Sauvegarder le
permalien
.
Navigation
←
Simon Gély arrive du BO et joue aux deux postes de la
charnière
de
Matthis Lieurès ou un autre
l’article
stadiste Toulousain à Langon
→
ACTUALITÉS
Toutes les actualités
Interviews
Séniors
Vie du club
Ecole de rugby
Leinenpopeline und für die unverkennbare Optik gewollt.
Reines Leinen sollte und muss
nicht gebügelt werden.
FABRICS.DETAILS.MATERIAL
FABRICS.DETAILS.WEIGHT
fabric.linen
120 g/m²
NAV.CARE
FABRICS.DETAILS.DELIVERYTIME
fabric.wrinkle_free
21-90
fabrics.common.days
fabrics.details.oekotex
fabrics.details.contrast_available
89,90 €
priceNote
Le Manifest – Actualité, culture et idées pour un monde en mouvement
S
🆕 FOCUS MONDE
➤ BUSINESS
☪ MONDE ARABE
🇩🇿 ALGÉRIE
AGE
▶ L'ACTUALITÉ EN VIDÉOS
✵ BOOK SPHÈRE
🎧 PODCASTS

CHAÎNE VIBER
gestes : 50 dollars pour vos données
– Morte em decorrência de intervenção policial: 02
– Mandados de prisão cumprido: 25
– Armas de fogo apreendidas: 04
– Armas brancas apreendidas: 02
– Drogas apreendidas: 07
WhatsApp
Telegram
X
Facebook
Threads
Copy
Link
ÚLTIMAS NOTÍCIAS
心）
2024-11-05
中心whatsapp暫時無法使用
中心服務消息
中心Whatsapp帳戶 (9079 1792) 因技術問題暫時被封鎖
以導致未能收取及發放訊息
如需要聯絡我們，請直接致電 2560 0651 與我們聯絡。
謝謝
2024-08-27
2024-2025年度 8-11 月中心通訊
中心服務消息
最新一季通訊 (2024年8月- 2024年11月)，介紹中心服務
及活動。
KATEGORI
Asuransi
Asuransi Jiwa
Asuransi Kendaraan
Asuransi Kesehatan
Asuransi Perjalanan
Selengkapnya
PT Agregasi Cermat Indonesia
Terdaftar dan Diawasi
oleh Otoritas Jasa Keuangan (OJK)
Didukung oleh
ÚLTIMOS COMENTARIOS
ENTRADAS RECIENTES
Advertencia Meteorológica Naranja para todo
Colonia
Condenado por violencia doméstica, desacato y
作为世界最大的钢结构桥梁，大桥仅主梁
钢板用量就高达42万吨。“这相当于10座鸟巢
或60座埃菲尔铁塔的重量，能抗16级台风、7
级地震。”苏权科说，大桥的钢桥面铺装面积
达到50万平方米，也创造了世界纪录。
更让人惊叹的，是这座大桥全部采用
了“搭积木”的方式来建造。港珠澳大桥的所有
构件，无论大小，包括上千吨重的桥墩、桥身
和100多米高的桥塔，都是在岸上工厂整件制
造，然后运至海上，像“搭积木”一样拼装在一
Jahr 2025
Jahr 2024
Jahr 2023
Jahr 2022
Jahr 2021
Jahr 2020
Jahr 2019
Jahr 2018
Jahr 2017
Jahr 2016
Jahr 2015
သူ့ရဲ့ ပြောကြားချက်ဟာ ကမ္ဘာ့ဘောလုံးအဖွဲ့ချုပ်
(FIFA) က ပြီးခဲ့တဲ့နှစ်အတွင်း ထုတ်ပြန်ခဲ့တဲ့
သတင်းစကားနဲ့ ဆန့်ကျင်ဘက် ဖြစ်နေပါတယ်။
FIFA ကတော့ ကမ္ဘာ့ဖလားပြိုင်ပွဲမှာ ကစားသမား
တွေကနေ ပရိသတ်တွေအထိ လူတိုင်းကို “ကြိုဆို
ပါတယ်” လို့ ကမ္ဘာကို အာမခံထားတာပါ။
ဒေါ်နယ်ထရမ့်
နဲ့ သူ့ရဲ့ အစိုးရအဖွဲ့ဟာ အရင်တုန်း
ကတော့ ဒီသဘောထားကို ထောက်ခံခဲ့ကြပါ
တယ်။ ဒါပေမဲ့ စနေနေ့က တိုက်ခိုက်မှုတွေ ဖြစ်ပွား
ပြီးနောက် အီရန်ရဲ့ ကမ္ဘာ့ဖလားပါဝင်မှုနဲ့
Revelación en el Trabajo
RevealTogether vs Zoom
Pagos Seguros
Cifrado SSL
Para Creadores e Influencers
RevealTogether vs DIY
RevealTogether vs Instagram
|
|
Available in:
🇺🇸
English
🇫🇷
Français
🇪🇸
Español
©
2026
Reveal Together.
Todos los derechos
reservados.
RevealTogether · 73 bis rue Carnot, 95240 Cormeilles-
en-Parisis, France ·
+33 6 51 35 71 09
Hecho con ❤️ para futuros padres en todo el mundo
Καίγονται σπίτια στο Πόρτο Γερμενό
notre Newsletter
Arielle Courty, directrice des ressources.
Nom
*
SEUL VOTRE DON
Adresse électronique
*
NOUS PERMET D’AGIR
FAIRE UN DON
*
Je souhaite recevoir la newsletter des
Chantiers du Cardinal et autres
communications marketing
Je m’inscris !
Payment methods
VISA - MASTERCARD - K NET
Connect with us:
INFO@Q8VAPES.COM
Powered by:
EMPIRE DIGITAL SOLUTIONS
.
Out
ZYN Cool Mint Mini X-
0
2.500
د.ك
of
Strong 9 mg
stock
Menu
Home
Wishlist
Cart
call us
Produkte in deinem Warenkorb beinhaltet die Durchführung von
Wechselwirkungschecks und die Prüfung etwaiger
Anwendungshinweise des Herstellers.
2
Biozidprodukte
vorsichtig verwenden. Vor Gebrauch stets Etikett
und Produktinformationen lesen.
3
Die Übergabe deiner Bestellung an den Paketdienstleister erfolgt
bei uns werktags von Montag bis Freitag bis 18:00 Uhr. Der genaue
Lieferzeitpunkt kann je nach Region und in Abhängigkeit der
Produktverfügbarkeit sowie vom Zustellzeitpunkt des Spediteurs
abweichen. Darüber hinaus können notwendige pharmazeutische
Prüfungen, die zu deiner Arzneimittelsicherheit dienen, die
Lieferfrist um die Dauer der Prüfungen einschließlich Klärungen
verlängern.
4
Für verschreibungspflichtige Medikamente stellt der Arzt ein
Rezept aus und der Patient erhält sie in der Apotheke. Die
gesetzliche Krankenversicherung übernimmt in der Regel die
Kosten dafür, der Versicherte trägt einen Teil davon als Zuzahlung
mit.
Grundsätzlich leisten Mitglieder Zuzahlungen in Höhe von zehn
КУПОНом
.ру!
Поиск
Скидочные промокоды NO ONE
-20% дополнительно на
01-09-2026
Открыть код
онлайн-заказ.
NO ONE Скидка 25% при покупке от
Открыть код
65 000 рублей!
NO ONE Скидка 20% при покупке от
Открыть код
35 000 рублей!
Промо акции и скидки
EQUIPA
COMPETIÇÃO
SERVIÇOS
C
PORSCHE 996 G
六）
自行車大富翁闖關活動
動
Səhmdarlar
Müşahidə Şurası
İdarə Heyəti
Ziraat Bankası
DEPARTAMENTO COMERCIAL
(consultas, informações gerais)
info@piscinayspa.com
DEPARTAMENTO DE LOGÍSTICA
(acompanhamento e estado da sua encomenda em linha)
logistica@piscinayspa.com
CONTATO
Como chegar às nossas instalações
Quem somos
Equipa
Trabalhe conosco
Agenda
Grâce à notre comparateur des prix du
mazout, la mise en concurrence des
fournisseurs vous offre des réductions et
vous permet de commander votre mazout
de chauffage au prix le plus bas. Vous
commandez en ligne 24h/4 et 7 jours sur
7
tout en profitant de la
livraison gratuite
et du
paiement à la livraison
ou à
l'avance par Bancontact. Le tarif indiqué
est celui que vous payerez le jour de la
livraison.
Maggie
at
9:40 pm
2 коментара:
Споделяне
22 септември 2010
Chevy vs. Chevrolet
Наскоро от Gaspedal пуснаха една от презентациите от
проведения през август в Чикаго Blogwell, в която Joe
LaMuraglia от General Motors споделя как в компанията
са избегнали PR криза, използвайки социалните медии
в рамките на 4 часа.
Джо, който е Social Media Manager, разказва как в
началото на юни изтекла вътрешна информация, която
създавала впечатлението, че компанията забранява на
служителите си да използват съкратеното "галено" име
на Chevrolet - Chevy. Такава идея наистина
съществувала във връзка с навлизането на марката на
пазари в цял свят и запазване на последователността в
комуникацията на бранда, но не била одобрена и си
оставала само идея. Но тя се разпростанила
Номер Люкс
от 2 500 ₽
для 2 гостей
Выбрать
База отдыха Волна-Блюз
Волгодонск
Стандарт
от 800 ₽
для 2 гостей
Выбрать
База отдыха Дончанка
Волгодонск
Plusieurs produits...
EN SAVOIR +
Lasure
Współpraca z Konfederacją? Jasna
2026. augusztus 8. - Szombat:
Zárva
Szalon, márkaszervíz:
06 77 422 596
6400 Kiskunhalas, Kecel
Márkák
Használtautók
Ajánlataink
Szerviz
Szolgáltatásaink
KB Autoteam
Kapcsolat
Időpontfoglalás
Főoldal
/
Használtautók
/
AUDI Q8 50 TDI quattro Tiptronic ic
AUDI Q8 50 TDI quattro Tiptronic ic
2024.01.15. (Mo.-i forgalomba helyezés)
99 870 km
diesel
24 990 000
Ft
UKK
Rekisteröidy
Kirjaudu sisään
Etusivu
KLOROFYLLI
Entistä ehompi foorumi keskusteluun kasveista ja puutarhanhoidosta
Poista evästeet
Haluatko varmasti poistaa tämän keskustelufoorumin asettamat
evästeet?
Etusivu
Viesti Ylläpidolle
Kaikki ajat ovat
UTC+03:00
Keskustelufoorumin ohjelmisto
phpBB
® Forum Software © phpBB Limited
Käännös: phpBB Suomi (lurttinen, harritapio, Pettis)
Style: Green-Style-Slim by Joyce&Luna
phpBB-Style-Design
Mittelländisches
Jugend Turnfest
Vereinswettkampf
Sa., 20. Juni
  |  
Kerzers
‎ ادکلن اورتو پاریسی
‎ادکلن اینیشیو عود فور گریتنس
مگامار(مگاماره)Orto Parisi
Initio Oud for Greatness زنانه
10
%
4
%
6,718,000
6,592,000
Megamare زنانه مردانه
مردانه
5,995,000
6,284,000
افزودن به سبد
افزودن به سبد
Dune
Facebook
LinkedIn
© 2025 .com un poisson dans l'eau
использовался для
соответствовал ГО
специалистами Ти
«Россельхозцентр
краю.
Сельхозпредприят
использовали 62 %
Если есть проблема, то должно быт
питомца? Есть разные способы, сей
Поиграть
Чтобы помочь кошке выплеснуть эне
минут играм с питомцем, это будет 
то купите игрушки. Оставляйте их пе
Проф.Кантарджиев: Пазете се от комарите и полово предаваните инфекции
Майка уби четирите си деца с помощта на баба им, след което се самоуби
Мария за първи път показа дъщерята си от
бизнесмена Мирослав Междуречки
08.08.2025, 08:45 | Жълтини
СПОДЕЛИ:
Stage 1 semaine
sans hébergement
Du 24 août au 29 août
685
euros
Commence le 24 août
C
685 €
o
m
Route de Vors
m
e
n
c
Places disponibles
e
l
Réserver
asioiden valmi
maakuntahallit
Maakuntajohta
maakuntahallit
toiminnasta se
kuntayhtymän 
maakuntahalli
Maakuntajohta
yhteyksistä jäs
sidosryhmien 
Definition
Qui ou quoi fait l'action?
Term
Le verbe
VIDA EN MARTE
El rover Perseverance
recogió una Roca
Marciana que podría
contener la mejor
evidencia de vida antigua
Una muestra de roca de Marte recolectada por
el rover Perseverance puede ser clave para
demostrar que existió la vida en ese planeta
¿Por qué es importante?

- _ABOUT THIS TASK_: Please make an exact copy of the lines above from the line with "2024-2025年度 8-11 月中心通訊" through the line with "တယ်။ ဒါပေမဲ့ စနေနေ့က", both ends included.

- _RESULT OF THE TASK_:
2024-2025年度 8-11 月中心通訊
中心服務消息
最新一季通訊 (2024年8月- 2024年11月)，介紹中心服務
及活動。
KATEGORI
Asuransi
Asuransi Jiwa
Asuransi Kendaraan
Asuransi Kesehatan
Asuransi Perjalanan
Selengkapnya
PT Agregasi Cermat Indonesia
Terdaftar dan Diawasi
oleh Otoritas Jasa Keuangan (OJK)
Didukung oleh
ÚLTIMOS COMENTARIOS
ENTRADAS RECIENTES
Advertencia Meteorológica Naranja para todo
Colonia
Condenado por violencia doméstica, desacato y
作为世界最大的钢结构桥梁，大桥仅主梁
钢板用量就高达42万吨。“这相当于10座鸟巢
或60座埃菲尔铁塔的重量，能抗16级台风、7
级地震。”苏权科说，大桥的钢桥面铺装面积
达到50万平方米，也创造了世界纪录。
更让人惊叹的，是这座大桥全部采用
了“搭积木”的方式来建造。港珠澳大桥的所有
构件，无论大小，包括上千吨重的桥墩、桥身
和100多米高的桥塔，都是在岸上工厂整件制
造，然后运至海上，像“搭积木”一样拼装在一
Jahr 2025
Jahr 2024
Jahr 2023
Jahr 2022
Jahr 2021
Jahr 2020
Jahr 2019
Jahr 2018
Jahr 2017
Jahr 2016
Jahr 2015
သူ့ရဲ့ ပြောကြားချက်ဟာ ကမ္ဘာ့ဘောလုံးအဖွဲ့ချုပ်
(FIFA) က ပြီးခဲ့တဲ့နှစ်အတွင်း ထုတ်ပြန်ခဲ့တဲ့
သတင်းစကားနဲ့ ဆန့်ကျင်ဘက် ဖြစ်နေပါတယ်။
FIFA ကတော့ ကမ္ဘာ့ဖလားပြိုင်ပွဲမှာ ကစားသမား
တွေကနေ ပရိသတ်တွေအထိ လူတိုင်းကို “ကြိုဆို
ပါတယ်” လို့ ကမ္ဘာကို အာမခံထားတာပါ။
ဒေါ်နယ်ထရမ့်
နဲ့ သူ့ရဲ့ အစိုးရအဖွဲ့ဟာ အရင်တုန်း
ကတော့ ဒီသဘောထားကို ထောက်ခံခဲ့ကြပါ
တယ်။ ဒါပေမဲ့ စနေနေ့က တိုက်ခိုက်မှုတွေ ဖြစ်ပွား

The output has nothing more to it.